Despite the Laser having a good reputation with buyers in the marketplace, and many attempts from Ford to reignite interest in the model, it was unable to sell in reasonable numbers. In September 2002, Ford decided to discontinue the Laser in Australia, replacing it with the European-sourced Focus. However, the Laser continued in New Zealand until mid-2003, when it was also replaced by the facelifted Focus.

Model range:
- Laser LXi (sedan or hatchback)
- Laser GLXi (sedan or hatchback)
- Laser Deluxe 1.6
- Laser Ghia 1.8 AT/MT
- Laser SR (hatchback only)
- Laser SR2 (hatchback only), renamed Laser XRi in New Zealand

Engine specifications:
- Mazda 1.8 L FP-DE DOHC I4 91 kW and 163 N.m
- Mazda 2.0 L FS, 97 kW and 183 N.m
- Mazda 2.0 L FS-ZE (2001 Sport 20)
- Mazda 1.6 L ZM-DE 72 kW and 145 N.m

===Ford Tierra===

Ford Tierra Aero

In Taiwan, Ford Lio Ho Motor renamed the KN/KQ Laser sedan as Ford Tierra while the Laser hatchback was renamed Ford Life, and both was sold as rebadged versions of the pre-facelift Mazda 323 BJ generation without any exterior redesigns. The KQ facelift design was directed by Ford Lio Ho Motor and was based on the Australian KN Laser as the rear fenders are different from the Mazda-derived Ford Tierras. A facelift of the Tierra arrived in the early-to-mid 2000s, distinguished by its completely new front fenders, new hood, a new grille with chrome moulding, new headlights, revised tail lights, new trunk lid, different exterior colours, and slightly revised interiors.

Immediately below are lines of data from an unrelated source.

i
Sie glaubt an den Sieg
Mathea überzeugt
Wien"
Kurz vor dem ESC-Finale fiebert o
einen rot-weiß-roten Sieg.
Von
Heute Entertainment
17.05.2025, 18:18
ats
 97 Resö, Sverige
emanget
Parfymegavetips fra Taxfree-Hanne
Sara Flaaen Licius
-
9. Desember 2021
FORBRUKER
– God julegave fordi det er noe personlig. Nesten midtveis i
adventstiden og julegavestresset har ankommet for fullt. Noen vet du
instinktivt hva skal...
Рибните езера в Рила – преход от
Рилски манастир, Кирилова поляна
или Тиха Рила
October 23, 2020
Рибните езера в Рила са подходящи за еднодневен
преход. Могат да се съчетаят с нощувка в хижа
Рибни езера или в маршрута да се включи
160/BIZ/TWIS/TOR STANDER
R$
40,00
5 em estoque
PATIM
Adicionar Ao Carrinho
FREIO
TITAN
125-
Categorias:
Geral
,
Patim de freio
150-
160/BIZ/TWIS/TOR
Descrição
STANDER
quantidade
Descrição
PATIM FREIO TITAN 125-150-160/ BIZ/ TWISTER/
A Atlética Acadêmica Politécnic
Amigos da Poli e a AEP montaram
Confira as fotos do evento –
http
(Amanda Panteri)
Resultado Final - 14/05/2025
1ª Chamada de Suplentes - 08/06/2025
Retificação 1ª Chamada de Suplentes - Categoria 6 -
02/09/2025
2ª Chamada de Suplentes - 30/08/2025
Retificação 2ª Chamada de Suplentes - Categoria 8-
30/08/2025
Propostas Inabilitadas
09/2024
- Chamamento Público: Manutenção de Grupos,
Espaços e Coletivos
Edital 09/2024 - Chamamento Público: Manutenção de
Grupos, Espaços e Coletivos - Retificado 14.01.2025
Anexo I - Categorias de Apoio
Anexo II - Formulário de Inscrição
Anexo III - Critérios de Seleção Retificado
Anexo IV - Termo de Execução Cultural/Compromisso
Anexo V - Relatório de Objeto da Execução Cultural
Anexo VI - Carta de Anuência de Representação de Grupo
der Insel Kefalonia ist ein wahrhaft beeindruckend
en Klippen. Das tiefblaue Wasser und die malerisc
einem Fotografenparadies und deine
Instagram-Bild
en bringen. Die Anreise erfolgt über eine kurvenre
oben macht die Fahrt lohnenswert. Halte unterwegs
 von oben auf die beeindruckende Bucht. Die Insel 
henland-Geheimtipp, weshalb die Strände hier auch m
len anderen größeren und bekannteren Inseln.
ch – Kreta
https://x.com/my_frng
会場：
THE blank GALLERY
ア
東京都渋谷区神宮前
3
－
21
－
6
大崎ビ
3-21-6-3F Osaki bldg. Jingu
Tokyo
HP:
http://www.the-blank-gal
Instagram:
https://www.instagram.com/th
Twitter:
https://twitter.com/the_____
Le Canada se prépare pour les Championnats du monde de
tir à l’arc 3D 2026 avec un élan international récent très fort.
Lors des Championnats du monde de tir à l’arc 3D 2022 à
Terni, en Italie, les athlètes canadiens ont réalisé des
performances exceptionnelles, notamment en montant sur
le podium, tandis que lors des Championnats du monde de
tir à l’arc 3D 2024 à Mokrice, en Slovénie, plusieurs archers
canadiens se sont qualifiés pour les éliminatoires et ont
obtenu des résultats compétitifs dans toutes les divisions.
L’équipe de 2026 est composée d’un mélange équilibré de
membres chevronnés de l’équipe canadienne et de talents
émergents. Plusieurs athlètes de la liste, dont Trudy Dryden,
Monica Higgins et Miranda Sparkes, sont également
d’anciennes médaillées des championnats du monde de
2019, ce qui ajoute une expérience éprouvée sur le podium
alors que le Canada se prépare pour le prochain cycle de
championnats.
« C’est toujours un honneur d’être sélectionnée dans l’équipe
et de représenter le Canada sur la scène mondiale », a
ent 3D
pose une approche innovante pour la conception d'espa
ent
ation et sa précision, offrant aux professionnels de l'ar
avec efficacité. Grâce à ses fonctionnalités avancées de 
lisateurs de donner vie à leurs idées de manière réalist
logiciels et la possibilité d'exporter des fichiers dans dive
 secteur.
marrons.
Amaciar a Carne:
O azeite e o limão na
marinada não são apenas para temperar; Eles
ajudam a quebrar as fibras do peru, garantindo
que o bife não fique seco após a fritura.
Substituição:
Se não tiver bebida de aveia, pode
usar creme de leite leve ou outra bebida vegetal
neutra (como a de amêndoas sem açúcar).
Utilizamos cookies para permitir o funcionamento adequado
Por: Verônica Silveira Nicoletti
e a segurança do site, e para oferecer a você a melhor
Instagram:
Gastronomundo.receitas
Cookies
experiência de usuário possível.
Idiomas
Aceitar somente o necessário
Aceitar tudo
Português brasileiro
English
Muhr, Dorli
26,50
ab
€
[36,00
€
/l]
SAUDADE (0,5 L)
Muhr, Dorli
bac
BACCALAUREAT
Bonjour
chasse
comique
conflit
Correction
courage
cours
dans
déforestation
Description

When the facelift for the Tierra was introduced, the pre-facelift model sold alongside it, renamed as Ford Activa and acting as a cheaper alternative. The Activa was sold in both sedan and hatchback forms and a wider variety of colour choices was also available while the Tierra facelift was only offered in sedan form and was offered in a variety of trim levels. The KQ Tierra was sold originally as the Tierra LS and the Tierra RS with a slight performance tuning and body kit. In 2005, the RS was replaced by the Tierra Aero which was a slightly tuned down version of the RS, and later in 2007, the Tierra GT was introduced and later the Tierra XT with a redesigned body kit before the model was replaced by the European second generation Ford Focus.

===Ford Lynx===

2005 Ford Lynx RS

The fifth generation Laser were marketed in the Philippines and Malaysia as the Lynx.

In the Philippines, two grades were offered; the GSi and Ghia. Both were powered with a 1.6-litre petrol engines. Transmission choices were a 5-speed manual or 4-speed automatic, available in both grades. In 2002, the Lynx received its first facelift, featuring newly designed headlights and tail lights, front and rear bumpers, newly designed chrome grille and trunk lid, newly wheel designs and exterior colors, and slightly revised interiors. The higher-grade came with an electronic sunroof and luxury based color-toned interior. The lower-grade called "LSi" was added into the lineup, which was discontinued until June 2004. It is powered with a 1.3-litre engine with only manual transmission, no power features (except for steering) and steel wheels with hubcaps. In 2004, another facelift took place, featuring new taillights, newly front and rear bumpers, newly designed chrome grille and trunk garnish, and newly wheel design for the higher-grade. Also added a new trim called RS, firstly known as the RS Centennial Edition in March 2004. It had a 2.0-litre engine, making 143 hp with only 5-speed manual transmission. Albeit with sporty body kits and spoiler, strut bar, electronic sunroof, smoked headlights, mesh grille with RS emblem, and 17-inch 7-spoke alloy wheels. Available colors were Red and Black Metallic.

In Malaysia, only one grade was originally offered; the 1.6-litre Ghia. It had front discs and rear drum brakes. Transmission choices were a 5-speed manual or 4-speed automatic. In 2002, the Lynx received its first facelift. The RS grade was released in March 2004 with automatic transmission along with a second facelift.

The Laser was replaced in most markets around the world by the European-sourced Focus, designated as one of Ford's "world cars". The Mazda 323's replacement, the first generation Mazda3, was also based on the same platform as the Focus, continuing the tradition of both companies having products in this market segment around the world sharing common componentry.